Isu soal stok BBM yang disebut hanya cukup untuk beberapa minggu sempat bikin khawatir. Tapi pemerintah langsung angkat bicara.
Menteri Energi dan Sumber Daya Mineral (ESDM), Bahlil Lahadalia, mengimbau masyarakat agar tidak panik, apalagi sampai melakukan pembelian bahan bakar minyak (BBM) secara berlebihan.
Menurutnya, kondisi pasokan BBM nasional saat ini aman dan terkendali.
Bahlil menjelaskan, angka stok BBM yang sering disebut sekitar 23 hari sebenarnya bukan berarti persediaan akan habis dalam waktu tersebut.
Angka itu hanya menggambarkan kapasitas tampung tangki penyimpanan, bukan total cadangan yang tersedia.
“Kapasitas tangki kita memang sekitar 25 hari, dan yang terisi saat ini sekitar 23 hari. Tapi itu bukan berarti akan habis dalam 23 hari,” jelasnya.
Untuk mempermudah pemahaman, Bahlil memberikan analogi sederhana.
Stok BBM diibaratkan seperti toren air di rumah yang akan terus terisi ulang saat digunakan.
“Dipakai terus, tapi juga diisi terus. Jadi bukan berarti kalau 23 hari itu langsung habis,” ujarnya.

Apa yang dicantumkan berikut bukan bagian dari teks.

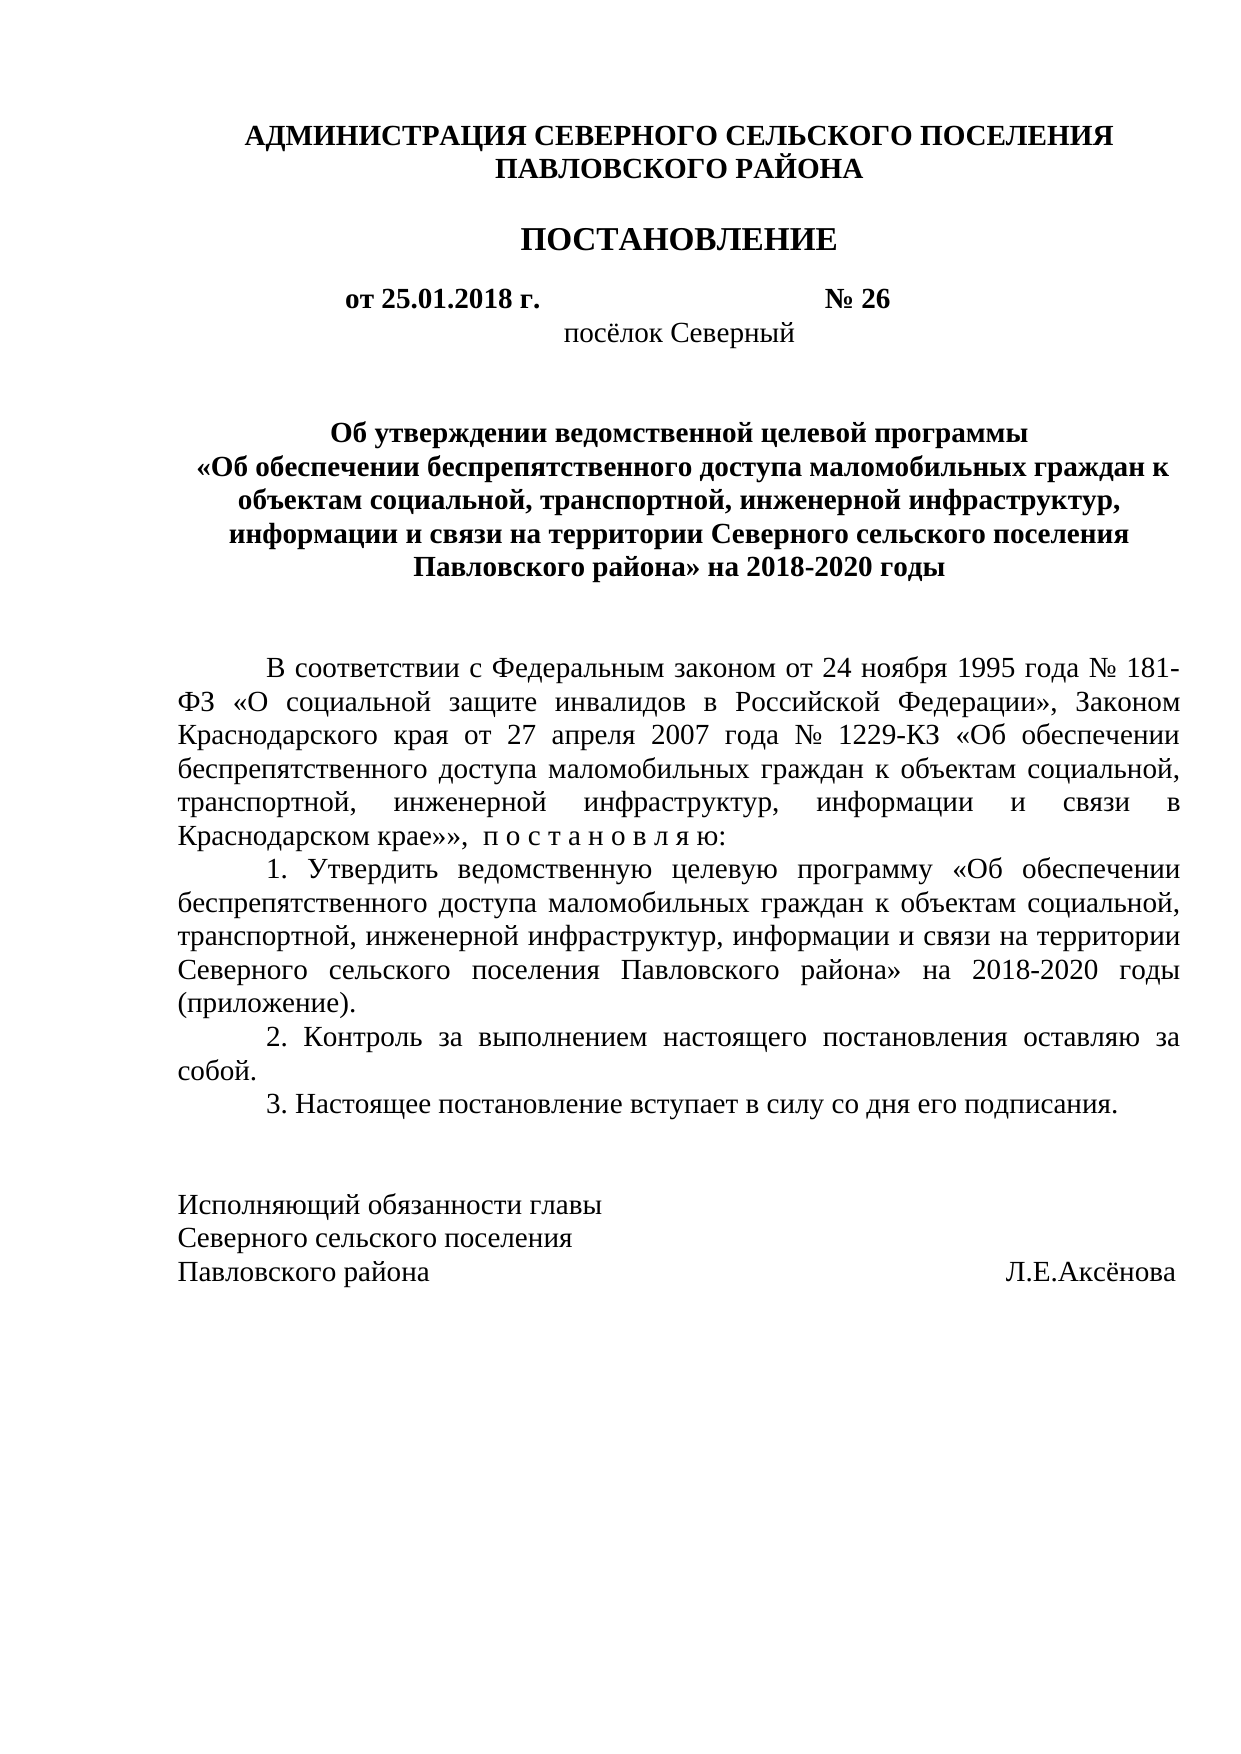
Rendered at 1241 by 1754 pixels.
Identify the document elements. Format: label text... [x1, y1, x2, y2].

Artinya, pasokan BBM bersifat dinamis:
- Setiap hari ada distribusi ke masyarakat
- Di saat yang sama, pasokan baru terus masuk
Bahlil juga menegaskan bahwa sumber pasokan BBM Indonesia tidak hanya bergantung pada satu wilayah.
Selain produksi dari kilang dalam negeri, Indonesia juga mengimpor BBM dari berbagai negara, termasuk kawasan Asia seperti Malaysia dan Singapura.
Dengan diversifikasi ini, kondisi pasokan tetap aman dan tidak terlalu terdampak situasi global, termasuk ketegangan di jalur strategis seperti Selat Hormuz.
Sebagai langkah antisipasi ke depan, pemerintah juga tengah menyiapkan peningkatan kapasitas penyimpanan BBM nasional.
Sesuai arahan Prabowo Subianto, Indonesia akan membangun infrastruktur baru agar mampu menyimpan cadangan BBM hingga tiga bulan.
Langkah ini dinilai penting untuk memperkuat ketahanan energi nasional di tengah dinamika global yang tidak menentu.
Dengan sistem pasokan yang terus berjalan dan sumber energi yang beragam, pemerintah memastikan kondisi BBM nasional tetap stabil.
Pesan utamanya jelas:
👉 Tidak perlu panic buying
👉 Pasokan aman dan terus diperbarui
Di tengah isu yang beredar, masyarakat diimbau tetap tenang dan menggunakan BBM secara bijak.